NASA’s Lunar Reconnaissance Orbiter (LRO) helped to search India's lost moon lander Vikram.

Context

NASA’s Lunar Reconnaissance Orbiter (LRO) helped to search India's lost moon lander Vikram.

About

  • Lunar Reconnaissance Orbiter (LRO) is a robotic mission that set out to map the moon's surface and, after a year of exploration, was extended with a unique set of science objectives.
  • LRO entered lunar orbit on June 23, 2009 and after spacecraft commissioning, the Exploration Mission began on September 15, 2009.
  • The Exploration Mission completed on September 15, 2010 when responsibility for LRO was transferred to NASA's Science Mission Directorate for a two-year Science Mission with a new set of science goals. The LRO mission has been extended to continue lunar science and exploration.

Focus of the exploration Mission:

  • The Exploration Mission was focused on supporting the extension of human presence in the solar system.
  • LRO continues to help identify sites close to potential resources with high scientific value, favourable terrain and the environment necessary for safe future robotic and human lunar missions.
  • LRO observations have enabled numerous ground-breaking discoveries, creating a new picture of the moon as a dynamic and complex body.
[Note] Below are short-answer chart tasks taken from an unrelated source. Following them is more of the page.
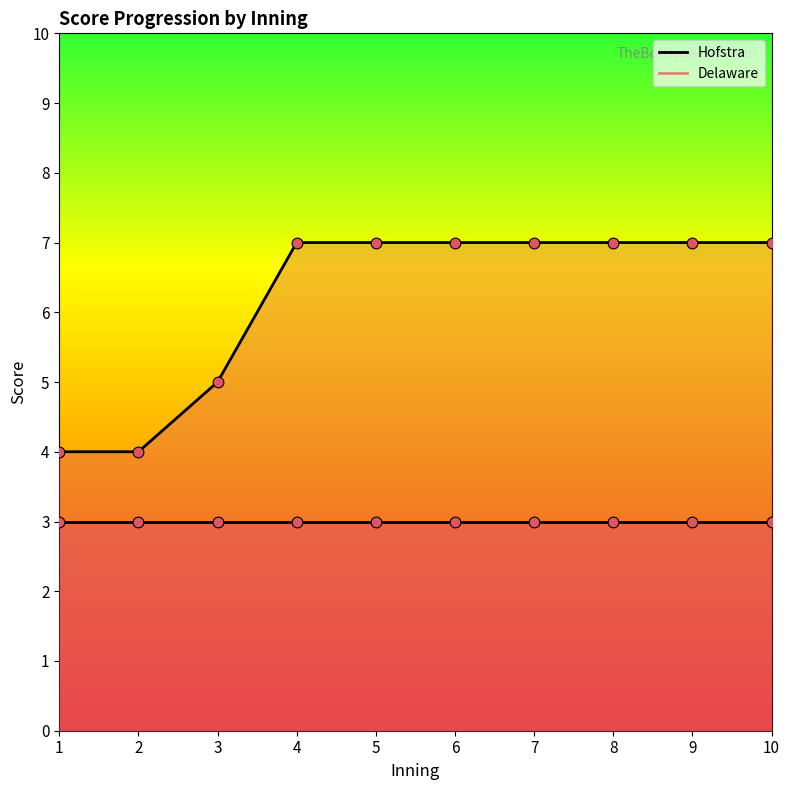

Between 7 and 3, which is larger?

7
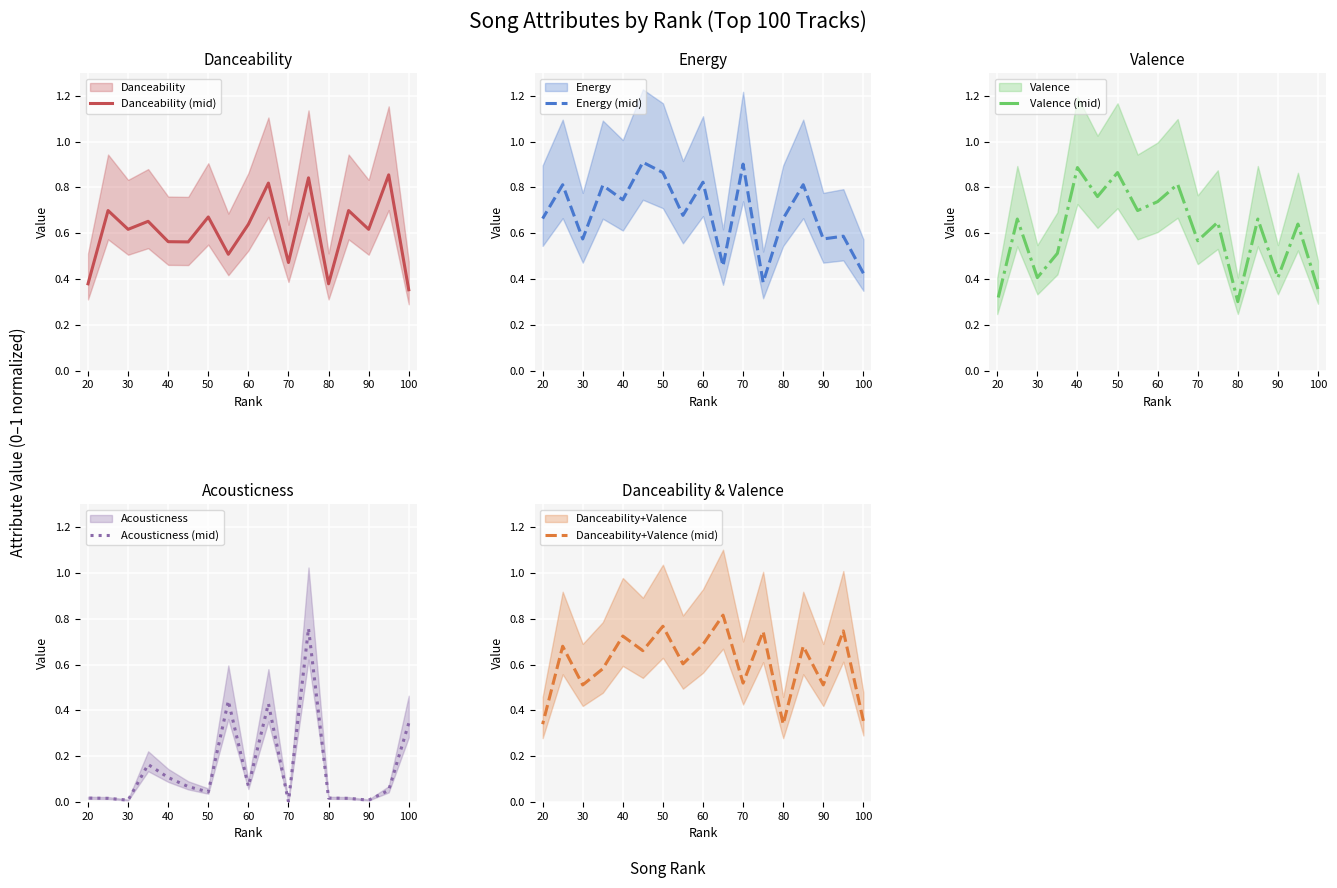

What is the sum of all Valence (mid) values?

10.2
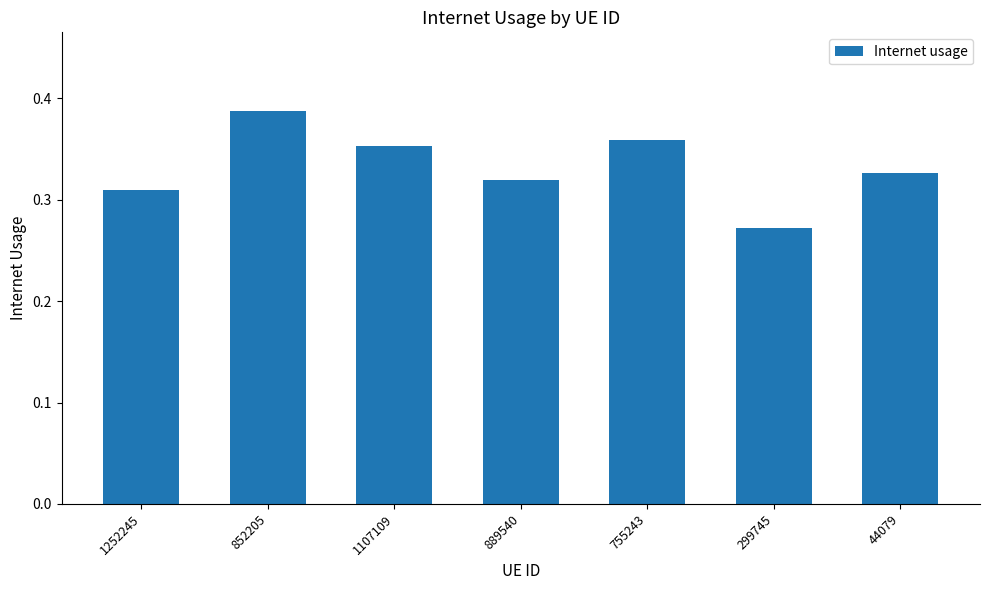

What is the sum of all values?

2.3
These developments have set up a scientific framework through which to challenge and improve our understanding of processes throughout the solar system.

Some of the LRO exploration and science results:

  • In polar shadowed regions found the coldest spots measured (below 30 K) in the solar system.
  • Discovered significant subsurface hydrogen deposits in regions cold enough for water ice to survive, as well as in additional hydrogen deposits in warmer areas where surface water ice is not thermally stable.
  • New (<5 years old) impact craters and are found to be widespread across the lunar surface, with a surprising abundance of related surface changes.
  • Developed an improved catalogue of lunar craters larger than 20 km in diameter, thus providing constraints on the ancient impactor population that affected the inner solar system.
  • First radar measurements of the lunar far side.
  • Characterized relatively young volcanic complexes, such as Ina, and revealed first direct evidence of the presence of highly silicic volcanic rocks on the Moon.
  • Measured galactic cosmic ray interactions with the Moon during a period with the largest cosmic ray intensities observed during the space age.
  • Created the first cosmic ray albedo proton map of the Moon.